What choice have we got? Rot here or get out of here with them? At least Daddy would pay a good ransom, and I have to admit that at this point I'm tempted by piracy myself."

  Pierce-Arro saw no reason to keep the general on the wire, as it were, any longer, anyway, so he released him. Soon the figure of genial Frank Poole the android ambled up to them, but it wasn't all that clear that he was going to be any help.

  "I'm higher'n a kite," he said with a smile, "and mellower than a kitten.

  "What's wrong with him?" Marshmallow asked.

  "I think he got too much recharging current beingheld there so long. I'm afraid that now he's turned on," Pierce commented.

  "Yeah, that's me," General Pierce responded. "Like, wow, man! Turned on, juiced up, tuned in, and charged to the hilt!" He crackled a little bit when he moved as if to emphasize the point.

  "Don't touch him!" Pierce warned. "He's probably got enough energy there to electrocute anybody he touches!"

  As if to emphasize the point, the general grabbed the back of a chair and the plastic sizzled and started to melt, stinking up the cabin.

  "Well, he's shoah no help, sugah," she commented. "Only thing he's good foah is shakin' a few pahrate hands and fryin"em like bacon and grits!"

  "Who's that big ugly dude on the screen?" the general asked innocently.

  "An! Who you callin' a big, ugly dude, you poor excuse for a deckhand?" the pirate exclaimed angrily. "If it wasn't for the fact that we don't gets paid unless we delivers the wench whole, I'd come over there and short out a few choice circuits! I got 'alf a mind to throw a tractor beam on ye and take ye all back as a neat package to La Hibernia. Pierce and Marshmallow both turned toward the screen, mouths agape.
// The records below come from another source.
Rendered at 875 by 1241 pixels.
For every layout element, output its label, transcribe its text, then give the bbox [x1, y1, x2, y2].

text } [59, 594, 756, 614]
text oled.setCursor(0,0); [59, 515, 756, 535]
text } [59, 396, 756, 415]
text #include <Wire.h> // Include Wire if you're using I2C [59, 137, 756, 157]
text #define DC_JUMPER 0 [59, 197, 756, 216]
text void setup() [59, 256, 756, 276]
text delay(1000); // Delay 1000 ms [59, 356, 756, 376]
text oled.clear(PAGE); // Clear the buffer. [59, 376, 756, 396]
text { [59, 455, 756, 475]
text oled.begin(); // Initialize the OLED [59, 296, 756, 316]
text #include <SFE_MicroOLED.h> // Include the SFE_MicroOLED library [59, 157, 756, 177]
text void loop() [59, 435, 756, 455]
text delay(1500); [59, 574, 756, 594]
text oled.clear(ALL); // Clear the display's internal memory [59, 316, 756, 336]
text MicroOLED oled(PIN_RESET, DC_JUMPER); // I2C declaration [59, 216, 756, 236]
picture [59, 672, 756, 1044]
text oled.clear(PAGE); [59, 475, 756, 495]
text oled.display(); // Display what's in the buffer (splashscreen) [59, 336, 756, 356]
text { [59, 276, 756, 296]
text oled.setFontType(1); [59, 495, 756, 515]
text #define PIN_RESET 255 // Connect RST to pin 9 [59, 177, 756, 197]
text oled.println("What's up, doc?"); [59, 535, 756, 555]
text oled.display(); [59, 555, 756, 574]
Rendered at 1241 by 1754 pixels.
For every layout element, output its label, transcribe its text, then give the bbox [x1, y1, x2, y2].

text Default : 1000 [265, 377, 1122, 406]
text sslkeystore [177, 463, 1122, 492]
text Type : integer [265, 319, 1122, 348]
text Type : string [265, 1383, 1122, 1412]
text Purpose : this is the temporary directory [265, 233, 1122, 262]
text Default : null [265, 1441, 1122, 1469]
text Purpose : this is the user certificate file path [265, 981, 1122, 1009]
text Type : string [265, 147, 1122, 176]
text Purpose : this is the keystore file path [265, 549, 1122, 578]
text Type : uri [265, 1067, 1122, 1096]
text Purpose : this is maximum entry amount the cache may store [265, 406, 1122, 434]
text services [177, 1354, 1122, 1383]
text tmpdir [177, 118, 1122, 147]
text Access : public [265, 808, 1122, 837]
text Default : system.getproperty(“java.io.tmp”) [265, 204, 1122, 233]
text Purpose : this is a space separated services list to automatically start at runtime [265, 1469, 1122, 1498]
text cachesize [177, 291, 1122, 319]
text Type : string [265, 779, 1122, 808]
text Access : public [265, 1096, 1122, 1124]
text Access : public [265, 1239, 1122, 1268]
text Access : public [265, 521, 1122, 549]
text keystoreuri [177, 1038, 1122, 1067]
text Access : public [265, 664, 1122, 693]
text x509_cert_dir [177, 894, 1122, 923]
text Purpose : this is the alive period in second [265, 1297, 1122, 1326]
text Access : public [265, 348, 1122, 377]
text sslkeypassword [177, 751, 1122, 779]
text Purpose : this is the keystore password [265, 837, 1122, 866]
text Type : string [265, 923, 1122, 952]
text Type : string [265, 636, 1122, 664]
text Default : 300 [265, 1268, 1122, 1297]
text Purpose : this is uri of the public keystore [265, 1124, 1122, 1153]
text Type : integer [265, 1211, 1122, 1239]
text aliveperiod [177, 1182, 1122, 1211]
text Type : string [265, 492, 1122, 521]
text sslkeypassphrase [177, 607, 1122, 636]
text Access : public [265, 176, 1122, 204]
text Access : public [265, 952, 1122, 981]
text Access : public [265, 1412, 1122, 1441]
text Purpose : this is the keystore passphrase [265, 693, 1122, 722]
Finally Pierce asked, "Uh, Captain, why don't you do that? You've got to have a space drydock there of some kind just to keep your own ship in its excellent condition. There we could be safely removed by using a pressure tunnel and wrapping what's left of my poor ship."

  "An, that's not a bad plan, matey! Glad I thought of it!"

  "Sorry," Pierce-Arro broke in, "but it won't work. The vibration from entering hyperspace would still break us to pieces."